■ **AVAILABLE DATA**:
= Beginning of Section =
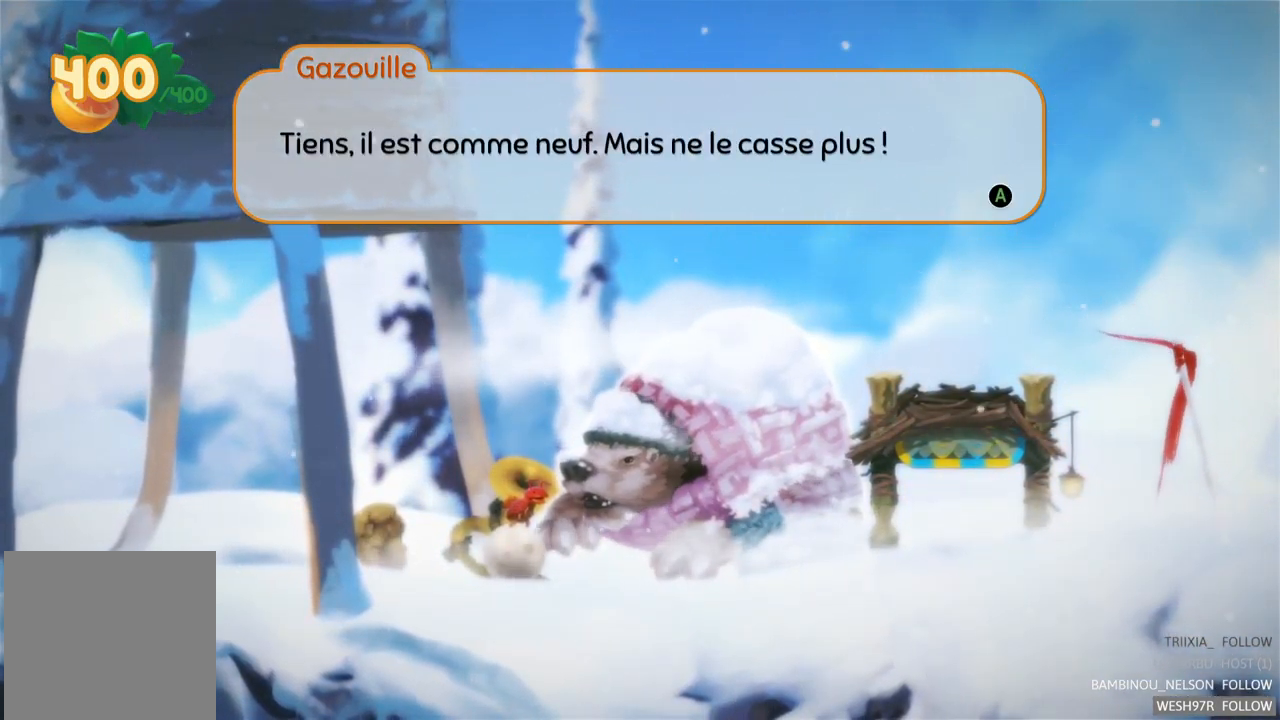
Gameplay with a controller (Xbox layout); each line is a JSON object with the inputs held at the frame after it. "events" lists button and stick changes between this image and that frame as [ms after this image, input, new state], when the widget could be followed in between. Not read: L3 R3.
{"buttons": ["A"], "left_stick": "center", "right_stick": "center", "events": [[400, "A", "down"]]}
= End of Section =
= Beginning of Section =
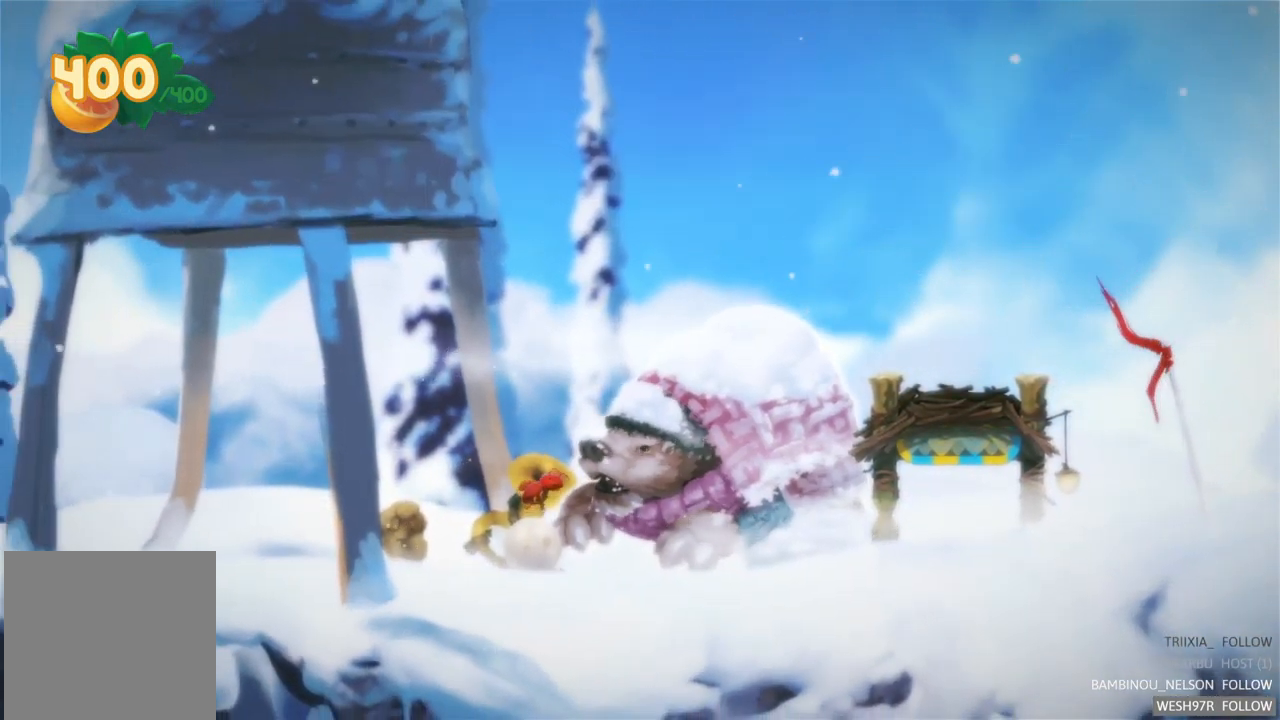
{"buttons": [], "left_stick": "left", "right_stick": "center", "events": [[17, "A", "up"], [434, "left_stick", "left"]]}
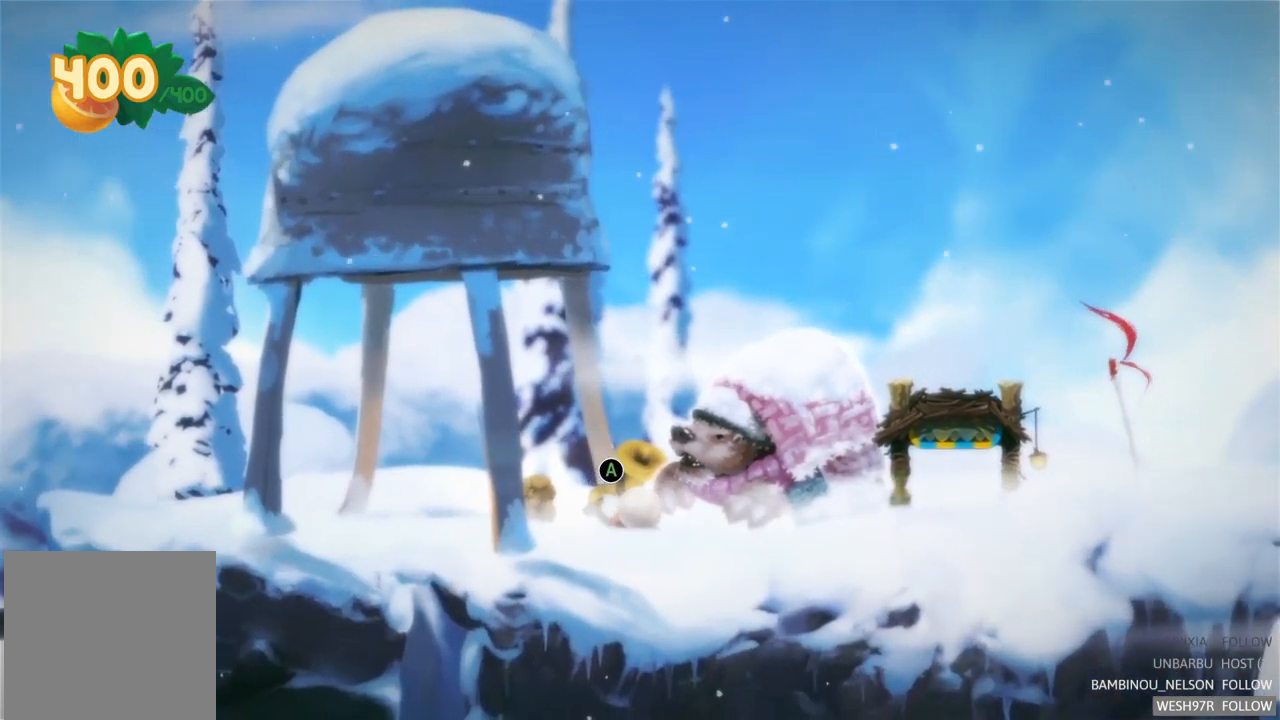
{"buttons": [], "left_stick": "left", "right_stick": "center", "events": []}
= End of Section =
■ **PROBLEM TO SOLVE**: Take every line from the data that contains the word "buttons".

■ **RESPONSE BELOW**:
{"buttons": ["A"], "left_stick": "center", "right_stick": "center", "events": [[400, "A", "down"]]}
{"buttons": [], "left_stick": "left", "right_stick": "center", "events": [[17, "A", "up"], [434, "left_stick", "left"]]}
{"buttons": [], "left_stick": "left", "right_stick": "center", "events": []}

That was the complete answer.